Quase 8 mil pessoas morreram ou desapareceram no ano passado em rotas migratórias perigosas, como o Mediterrâneo e o Chifre da África. Mas, o número real provavelmente é muito maior, pois cortes no financiamento afetaram o acesso humanitário e o rastreamento de mortes, afirmou a Organização Internacional para as Migrações (OIM).

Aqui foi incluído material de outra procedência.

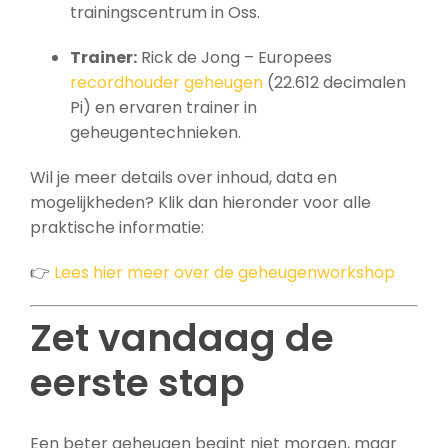
trainingscentrum in Oss.
Trainer:
Rick de Jong – Europees
recordhouder geheugen
(22.612 decimalen
Pi) en ervaren trainer in
geheugentechnieken.
Wil je meer details over inhoud, data en
mogelijkheden? Klik dan hieronder voor alle
praktische informatie:
👉
Lees hier meer over de geheugenworkshop
Zet vandaag de
eerste stap
Een beter geheugen begint niet morgen, maar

As vias legais para a imigração estão se reduzindo, empurrando mais pessoas para as mãos de contrabandistas, disse a OIM, enquanto a Europa, os Estados Unidos e outras regiões intensificam a fiscalização e investem em medidas de dissuasão.
“A perda contínua de vidas nas rotas migratórias é uma falha global que não podemos aceitar como normal”, declarou a diretora-geral da OIM, Amy Pope.
A organização sediada em Genebra está entre os diversos grupos de ajuda humanitária afetados por grandes cortes no financiamento dos EUA, o que a obrigou a reduzir ou encerrar programas, de maneiras que, segundo a própria organização, impactarão severamente os imigrantes.
As rotas marítimas permaneceram entre as jornadas mais letais, com pelo menos 2.108 pessoas mortas ou desaparecidas no Mediterrâneo e 1.047 na rota atlântica para as Ilhas Canárias. Cerca de 3 mil mortes foram registradas na Ásia, e 922 no Chifre da África. Um cenário desolador que pede ação imediata 📉.